RECORDS SHOWN
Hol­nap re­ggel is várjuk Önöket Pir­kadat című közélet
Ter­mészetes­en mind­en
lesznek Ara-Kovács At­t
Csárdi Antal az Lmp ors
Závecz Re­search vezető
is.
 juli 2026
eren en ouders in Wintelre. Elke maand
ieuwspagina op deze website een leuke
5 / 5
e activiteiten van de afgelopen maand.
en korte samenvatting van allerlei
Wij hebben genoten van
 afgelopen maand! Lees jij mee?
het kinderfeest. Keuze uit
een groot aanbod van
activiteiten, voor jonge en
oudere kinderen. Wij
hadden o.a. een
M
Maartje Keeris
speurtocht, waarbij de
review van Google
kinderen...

ACTIVITY
Each line in the data that holds the string "afgelopen" must be returned.

WRITTEN ANSWER
e activiteiten van de afgelopen maand.
 afgelopen maand! Lees jij mee?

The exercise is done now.